Belanghebbende heeft op 29 december 2014 alsnog vrijwillig opgave gedaan van zijn buitenlandse vermogen over de jaren 2003 tot en met 2013. In geschil is of de boetes over de tijdvakken tot 30 juni 2009 terecht zijn opgelegd.

Belanghebbende stelt zich op het standpunt dat geen vergrijpboetes over deze tijdvakken kunnen worden opgelegd nu dit in strijd is met artikel 7 van het EVRM en artikel 15 van het IVBPR. Ten tijde van het begaan van de beboetbare feiten luidde de inkeerregeling zo, dat geen vergrijpboete zou worden opgelegd. Pas later is de bepaling – ten nadele van belanghebbende – gewijzigd.

De Rechtbank is van oordeel dat voorop moet worden gesteld dat bij de wetgever geen sprake is van gewijzigd inzicht met betrekking tot de strafwaardigheid of de strafbaarstelling van het doen van een opzettelijk onjuiste aangifte. Evenmin is sprake van een gewijzigd inzicht van de wetgever met betrekking tot de hoogte van de boete die ter zake kan worden opgelegd. De wijziging betreft alleen de inkeerregeling en dan in het bijzonder de termijn waarbinnen de belastingplichtige gelegenheid heeft om zichzelf te corrigeren zonder dat een vergrijpboete volgt.

De Rechtbank is van oordeel dat ingeval zou worden ingekeerd vóór de versobering van een algemene inkeerregeling, het EVRM zich ertegen zou verzetten dat onmiddellijke werking van die versobering zou meebrengen dat een zwaardere straf zou worden opgelegd dan mogelijk was op basis van de inkeerregeling die gold op het moment van inkeer. Bij belanghebbende vindt de inkeer echter plaats ná de wijziging van de inkeerregeling en na de daarbij gegeven overgangstermijn. Belanghebbende wist, althans moet naar het oordeel van de Rechtbank hebben geweten, dat het inkeren volgens de nieuwe inkeerregeling na het verstrijken van de daarbij gegeven overgangstermijn niet meer straffeloos zou kunnen. Internationaalrechtelijke bepalingen verzetten zich dan ook niet tegen de keuze van de wetgever om in een dergelijk geval de nieuwe inkeerregeling van toepassing te achten.

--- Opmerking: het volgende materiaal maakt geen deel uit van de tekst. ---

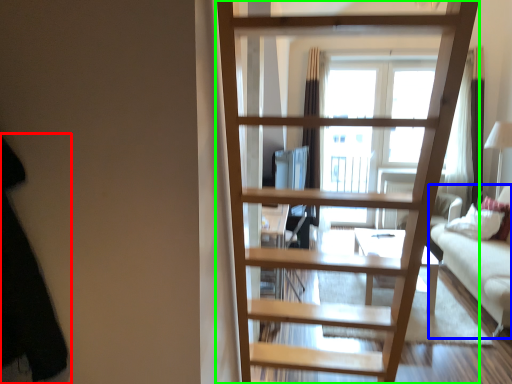
Question: Based on their relative distances, which object is nearer to dark (highlighted by a red box)? Choose from studio couch (highlighted by a blue box) and ladder (highlighted by a green box).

De Rechtbank is van oordeel dat de boete passend en geboden is gelet op de ernst van het gepleegde vergrijp en de omstandigheden van het geval. De Rechtbank constateert evenwel ambtshalve dat de bestreden boete dient te worden verminderd in verband met een overschrijding van de redelijke termijn.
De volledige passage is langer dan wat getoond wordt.